A plan that bends without breaking.
Most athletes don't fail because they lack talent or discipline. They fail because their training plan was built for someone else's life. Here's how I think about coaching and why it's different.
Your life didn't fit the plan. The plan should fit your life.
Standard 70.3 and IRONMAN training plans are built around an ideal athlete with ideal time. 15–20 hours a week. No work travel. No kids. No curveballs. That athlete doesn't exist and if you've ever picked up a generic plan and watched it fall apart by week three, that's why.
I coach real people. People with full-time jobs and families who still want to cross a finish line they once thought was out of reach. The training has to work around that life, not against it.
"The goal is never to build the perfect training week. It's to build the training week you can actually do - consistently, for months."
Why I coach swimmers and runners specifically
One strong discipline. One that needs work. Let's fix that.
Most athletes coming into triathlon arrive from somewhere, either swimming or running. They have one discipline that feels like home and one that feels like a threat. That gap is exactly where races are won and lost.
Swimmers often have the fitness and the endurance, but hit the run course and fall apart. Their training never included the run-specific work or the brick sessions, that make T2 a strength instead of a survival mode.
Runners know how to suffer through fatigue. But standing on the swim start in open water is a different kind of hard. Technique, pacing, sighting, managing nerves, these aren't things you figure out race morning.
I've worked both sides of this, and I know exactly where the gaps are. That specificity is what makes the coaching work.
More than swim, bike, run
Six disciplines.
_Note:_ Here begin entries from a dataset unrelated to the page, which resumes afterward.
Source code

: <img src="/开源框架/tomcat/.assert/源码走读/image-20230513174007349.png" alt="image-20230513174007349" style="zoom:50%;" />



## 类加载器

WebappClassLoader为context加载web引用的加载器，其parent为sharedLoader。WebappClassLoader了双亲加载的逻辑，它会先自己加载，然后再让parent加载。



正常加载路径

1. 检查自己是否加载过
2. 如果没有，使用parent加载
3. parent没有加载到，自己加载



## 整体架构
All of them matter.
Long-course success requires more than sport-specific training. Every plan I write includes all six of these because the athletes who finish strong are the ones who treated the whole picture.
Swim
Technique, open-water confidence, race-specific pacing and sighting.
Bike
Power and endurance on the bike, with an eye on what the run demands after.
Run
Run fitness built to hold up under fatigue, not just on fresh legs.
Nutrition
Fueling strategy for training and race day — energy, recovery, durability.
Strength & mobility
Built into every plan. Keeps you healthy, efficient, and moving well under load.
Mental endurance
Purposeful preparation that reduces fear and doubt so you can actually execute.
What It’s Like to Be Coached by Me
I work best with athletes who have committed to a big goal, often a 70.3 or 140.6 and want to approach it with intention, balance, and respect for the distance. My role is to guide you through the long-course journey, so you arrive at the start line prepared and cross the finish line proud.
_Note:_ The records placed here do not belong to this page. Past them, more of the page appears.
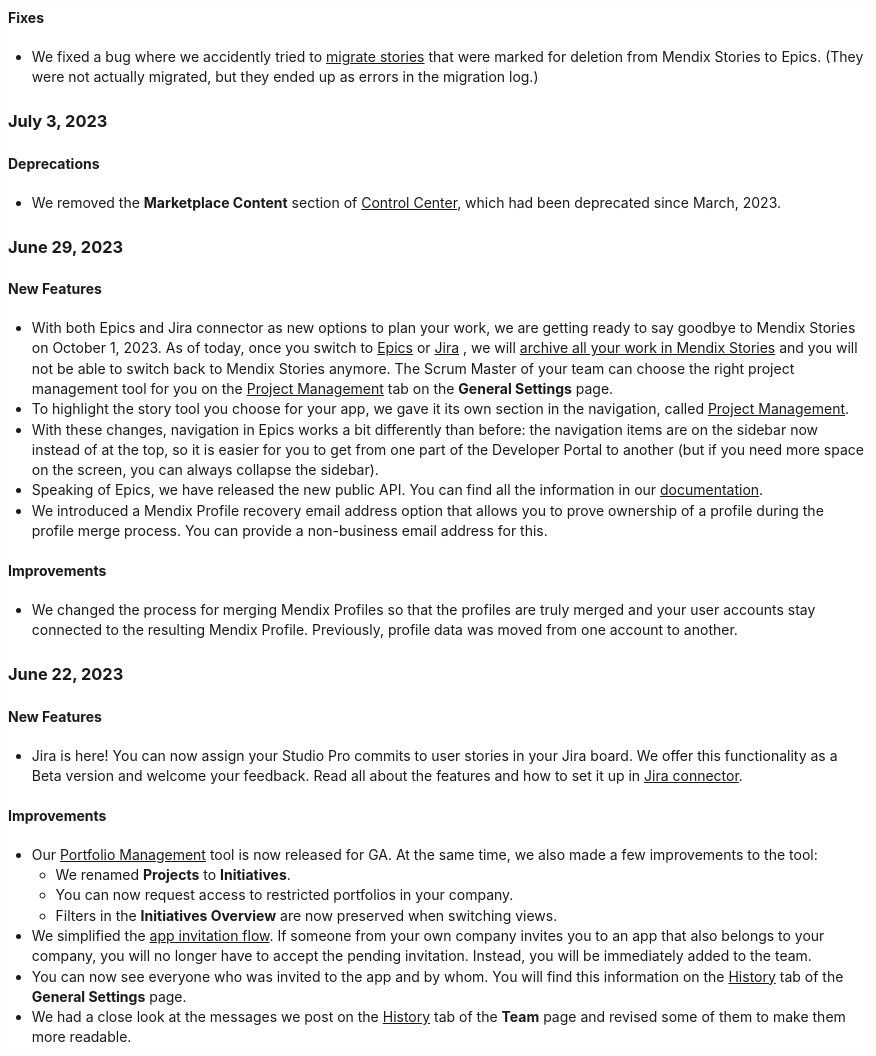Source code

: #### Fixes

* We fixed a bug where we accidently tried to [migrate stories](/developerportal/project-management/epics/planning/#data-migration) that were marked for deletion from Mendix Stories to Epics. (They were not actually migrated, but they ended up as errors in the migration log.)

### July 3, 2023

#### Deprecations

* We removed the **Marketplace Content** section of [Control Center](/developerportal/control-center/), which had been deprecated since March, 2023.

### June 29, 2023

#### New Features

* With both Epics and Jira connector as new options to plan your work, we are getting ready to say goodbye to Mendix Stories on October 1, 2023. As of today, once you switch to [Epics](/developerportal/project-management/epics/) or [Jira](/developerportal/project-management/jira-connector/) , we will [archive all your work in Mendix Stories](/developerportal/collaborate/general-settings/#story-archive) and you will not be able to switch back to Mendix Stories anymore. The Scrum Master of your team can choose the right project management tool for you on the [Project Management](/developerportal/collaborate/general-settings/#project-management) tab on the **General Settings** page.
* To highlight the story tool you choose for your app, we gave it its own section in the navigation, called [Project Management](/developerportal/project-management/).
* With these changes, navigation in Epics works a bit differently than before: the navigation items are on the sidebar now instead of at the top, so it is easier for you to get from one part of the Developer Portal to another (but if you need more space on the screen, you can always collapse the sidebar).
* Speaking of Epics, we have released the new public API. You can find all the information in our [documentation](/apidocs-mxsdk/apidocs/epics-api/).
* We introduced a Mendix Profile recovery email address option that allows you to prove ownership of a profile during the profile merge process. You can provide a non-business email address for this.

#### Improvements

* We changed the process for merging Mendix Profiles so that the profiles are truly merged and your user accounts stay connected to the resulting Mendix Profile. Previously, profile data was moved from one account to another.

### June 22, 2023

#### New Features

* Jira is here! You can now assign your Studio Pro commits to user stories in your Jira board. We offer this functionality as a Beta version and welcome your feedback. Read all about the features and how to set it up in [Jira connector](/developerportal/project-management/jira-connector/).

#### Improvements

* Our [Portfolio Management](/developerportal/portfolio-management/) tool is now released for GA. At the same time, we also made a few improvements to the tool:
    * We renamed **Projects** to **Initiatives**.
    * You can now request access to restricted portfolios in your company.
    * Filters in the **Initiatives Overview** are now preserved when switching views.
* We simplified the [app invitation flow](/developerportal/general/team/#inviting). If someone from your own company invites you to an app that also belongs to your company, you will no longer have to accept the pending  invitation. Instead, you will be immediately added to the team.
* You can now see everyone who was invited to the app and by whom. You will find this information on the [History](/developerportal/collaborate/general-settings/#history) tab of the **General Settings** page.
* We had a close look at the messages we post on the [History](/developerportal/general/team/) tab of the **Team** page and revised some of them to make them more readable.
Here’s what sets my coaching apart:
Purposeful, Personalized Training
Every athlete follows a program built around their schedule, experience, and current capacity.
Clear Communication & Alignment
You’ll understand why you’re doing each session and how it fits into the bigger picture. When questions or doubts come up, we talk through them because understanding the process leads to better decisions and better consistency.
Consistency Over Intensity
More miles and more intensity aren’t always better. I focus on steady progression that allows fitness, durability, and confidence to build over time, especially important for long-course racing.
A Coach Who Understands Real Life
I coach real people with real responsibilities. When life gets busy, we adjust. When training feels heavy, we refocus. You’re supported as a person, not just an athlete.
If your goal is to finish strong and feel confident in your preparation, we’re likely a great fit.